* **Task A**: According to the Robert Taylor passage, how old was Taylor when he married Barbara Stanwyck?
* **Task B**: Shorten the paragraph of the Robert Taylor passage that opens "In May of 1939" while keeping its main facts.
* **Task C**: Carry on the Robert Taylor passage, starting after its last sentence.

* **Given passage**:
━━━━━━
In May of 1939 Robert Taylor and Barbara Stanwyck married. (I have written about that elsewhere on this blog). At the time of the marriage, Mr. Taylor acquired an instant family in the form of Dion Fay, Barbara’s adopted son. From Linda J. Alexander, Reluctant Witness: “[Mr. Taylor] was 27 when he married Barbara, and certainly old enough to have been a father. The fact that suddenly he now had a child living under his roof threw a wrench in his very structured, adult-centered environment. He had been raised to follow rules, never get dirty or argue, obey elders without question….make no waves whatsoever. In other words, don’t act like a child. Period. He figured that’s how Dion should act in his home.” Nonetheless, Robert Taylor made a huge effort to win over Dion, taking him fishing, to the races, the circus, shooting and the like. Dion, however, wasn’t outdoorsy and the two had very little in common. As an adult, Dion recalled his stepfather as a decent guy who tried and called him “Gentleman Bob.”
━━━━━━
* **Supplied material**:
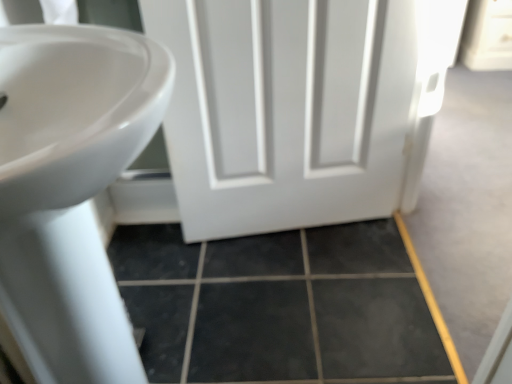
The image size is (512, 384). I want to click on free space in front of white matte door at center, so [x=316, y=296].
━━━━━━
* **Answer area A**: He was 27.

* **Answer area B**: When Robert Taylor married Barbara Stanwyck in May 1939, he became stepfather to her adopted son, Dion Fay. Linda J. Alexander writes in Reluctant Witness that Taylor, then 27, had been raised to obey rules and elders and never act like a child. He expected the same of Dion, whose arrival upset his orderly, adult-centered home. Taylor still worked hard to win the boy over with outings such as fishing, the races, the circus and shooting. But Dion wasn't outdoorsy, and the two had little in common. As an adult, Dion remembered him as a decent man who tried and called him "Gentleman Bob."

* **Answer area C**:
The Taylor-Stanwyck marriage ended in divorce in 1951. Robert Taylor played the man-about-town until he met the lovely German actress, Ursula Thiess. After a long and turbulent courtship, they married on a boat in Jackson Lake Wyoming on May 15, 1954. Once again Mr. Taylor acquired a family as Ursula had two children, Manuela and Michael. Ruth Brugh is said to have disapproved. Both children had great difficulty adjusting to America and their new stepfather. For two German speaking children to be tossed into an alien country and way of life was very difficult. Michael died of a drug overdose in 1969. Manuela, after some rough times, turned her life around and is today a successful educator and photographer.
This picture shows the Taylor family and photographer Dmitri Kessel in Wyoming in 1961 during a photo shoot for Life Magazine. Ursula Thiess gave up her film career to be a wife and mother. Her relationship with her husband is best described in a passage from her book. The Taylors were in Cairo while he was making The Glass Sphinx. From Ursula Thiess, But I Have Promises To Keep: “When I arrived at the Nile Hilton, not expecting Bob to be at the hotel yet, I signed in and was ushered to the 9th floor. Simultaneously with the opening of the elevator, the last door on the long corridor opened as well, presenting a freshly showered, bathrobed Bob. I stopped and looked at him as he stood there, still 100 feet away, with a big smile on his face, his legs spread apart, cowboy-fashion, and his arms stretched out for an embrace. As my heart started pounding and the pit of my stomach knotted with excitement, I ran toward my husband like a 17-year-old, carried on the wings of first love. I felt an emotion of total commitment.”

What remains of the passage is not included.